───── DATA SUPPLIED ─────

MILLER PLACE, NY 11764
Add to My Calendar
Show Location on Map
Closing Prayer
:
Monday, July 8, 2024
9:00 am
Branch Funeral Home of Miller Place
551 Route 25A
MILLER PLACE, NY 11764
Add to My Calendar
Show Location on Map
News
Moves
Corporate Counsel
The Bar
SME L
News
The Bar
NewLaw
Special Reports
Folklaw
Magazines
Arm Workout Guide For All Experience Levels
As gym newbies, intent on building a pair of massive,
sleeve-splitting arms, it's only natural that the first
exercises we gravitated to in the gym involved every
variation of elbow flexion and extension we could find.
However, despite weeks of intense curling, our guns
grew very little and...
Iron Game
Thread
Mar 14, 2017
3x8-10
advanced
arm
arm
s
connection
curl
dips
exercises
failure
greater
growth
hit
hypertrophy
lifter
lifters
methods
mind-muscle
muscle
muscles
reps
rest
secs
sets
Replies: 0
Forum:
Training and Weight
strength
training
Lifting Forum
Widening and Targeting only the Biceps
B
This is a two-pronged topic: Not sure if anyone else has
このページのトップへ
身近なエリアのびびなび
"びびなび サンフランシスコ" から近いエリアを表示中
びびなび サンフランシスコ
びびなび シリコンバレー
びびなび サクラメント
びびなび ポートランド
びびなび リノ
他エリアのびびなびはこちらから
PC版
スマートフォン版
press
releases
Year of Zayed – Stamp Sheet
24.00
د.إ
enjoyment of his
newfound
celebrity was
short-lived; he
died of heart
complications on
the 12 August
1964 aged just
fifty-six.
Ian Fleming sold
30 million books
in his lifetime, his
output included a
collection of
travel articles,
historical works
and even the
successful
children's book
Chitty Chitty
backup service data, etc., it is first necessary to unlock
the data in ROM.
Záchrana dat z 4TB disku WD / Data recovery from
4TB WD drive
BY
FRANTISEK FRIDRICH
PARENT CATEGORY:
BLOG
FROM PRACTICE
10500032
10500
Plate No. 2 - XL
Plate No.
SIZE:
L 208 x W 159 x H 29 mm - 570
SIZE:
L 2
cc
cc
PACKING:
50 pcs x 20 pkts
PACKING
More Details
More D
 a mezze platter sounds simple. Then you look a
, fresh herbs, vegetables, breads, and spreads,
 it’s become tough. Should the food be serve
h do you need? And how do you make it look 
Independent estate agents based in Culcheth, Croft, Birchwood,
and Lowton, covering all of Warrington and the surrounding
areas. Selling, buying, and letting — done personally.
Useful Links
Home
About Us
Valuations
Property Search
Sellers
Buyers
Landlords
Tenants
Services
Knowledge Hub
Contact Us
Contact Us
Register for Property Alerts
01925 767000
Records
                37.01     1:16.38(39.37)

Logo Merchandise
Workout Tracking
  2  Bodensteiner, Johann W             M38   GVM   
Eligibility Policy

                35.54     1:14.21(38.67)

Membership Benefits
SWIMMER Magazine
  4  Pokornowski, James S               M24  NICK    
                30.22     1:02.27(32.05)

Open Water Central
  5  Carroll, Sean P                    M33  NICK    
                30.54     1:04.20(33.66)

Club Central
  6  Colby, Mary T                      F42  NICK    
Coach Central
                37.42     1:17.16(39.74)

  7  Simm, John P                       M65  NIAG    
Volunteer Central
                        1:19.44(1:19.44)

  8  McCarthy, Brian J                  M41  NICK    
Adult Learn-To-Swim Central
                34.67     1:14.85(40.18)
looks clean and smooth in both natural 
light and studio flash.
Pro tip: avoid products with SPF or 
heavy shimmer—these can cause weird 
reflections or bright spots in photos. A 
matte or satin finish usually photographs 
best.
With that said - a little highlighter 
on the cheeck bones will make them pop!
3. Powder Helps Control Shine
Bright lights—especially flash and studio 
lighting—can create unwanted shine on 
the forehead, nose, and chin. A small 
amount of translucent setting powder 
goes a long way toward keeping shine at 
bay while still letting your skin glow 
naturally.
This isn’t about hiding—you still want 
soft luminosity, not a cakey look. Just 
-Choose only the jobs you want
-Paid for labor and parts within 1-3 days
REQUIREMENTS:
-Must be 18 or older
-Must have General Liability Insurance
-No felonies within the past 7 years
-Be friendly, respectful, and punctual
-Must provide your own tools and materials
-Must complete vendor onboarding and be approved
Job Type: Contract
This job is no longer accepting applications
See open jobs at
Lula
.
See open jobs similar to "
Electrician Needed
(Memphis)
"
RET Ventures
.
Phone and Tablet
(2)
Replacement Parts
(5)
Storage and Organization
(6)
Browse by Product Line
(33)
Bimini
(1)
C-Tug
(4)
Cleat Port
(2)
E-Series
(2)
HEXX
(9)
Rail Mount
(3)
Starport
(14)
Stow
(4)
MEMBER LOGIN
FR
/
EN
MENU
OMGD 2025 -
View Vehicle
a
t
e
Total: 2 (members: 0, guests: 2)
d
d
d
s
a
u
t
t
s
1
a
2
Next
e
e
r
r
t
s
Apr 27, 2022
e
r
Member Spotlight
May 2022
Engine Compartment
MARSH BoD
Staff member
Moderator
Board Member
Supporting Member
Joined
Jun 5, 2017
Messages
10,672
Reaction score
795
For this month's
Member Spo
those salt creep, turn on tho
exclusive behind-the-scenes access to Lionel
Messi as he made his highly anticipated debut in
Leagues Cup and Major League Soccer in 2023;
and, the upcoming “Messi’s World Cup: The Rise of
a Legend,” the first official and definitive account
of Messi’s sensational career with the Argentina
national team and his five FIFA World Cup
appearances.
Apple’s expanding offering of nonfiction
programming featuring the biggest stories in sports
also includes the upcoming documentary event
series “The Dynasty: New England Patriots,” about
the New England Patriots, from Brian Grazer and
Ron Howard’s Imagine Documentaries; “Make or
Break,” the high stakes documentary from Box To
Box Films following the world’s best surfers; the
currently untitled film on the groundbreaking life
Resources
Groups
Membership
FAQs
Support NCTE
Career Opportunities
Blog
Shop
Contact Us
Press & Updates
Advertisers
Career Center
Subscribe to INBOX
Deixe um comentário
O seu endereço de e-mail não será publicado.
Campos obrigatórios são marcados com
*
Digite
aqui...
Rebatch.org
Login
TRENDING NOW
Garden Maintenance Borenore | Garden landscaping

─────

Would you print exactly and only the lines of the material above that run from the line with "L 208 x W 159 x H 29 mm - 570" through the line with "it’s become tough. Should the food be serve", both included?

L 208 x W 159 x H 29 mm - 570
SIZE:
L 2
cc
cc
PACKING:
50 pcs x 20 pkts
PACKING
More Details
More D
 a mezze platter sounds simple. Then you look a
, fresh herbs, vegetables, breads, and spreads,
 it’s become tough. Should the food be serve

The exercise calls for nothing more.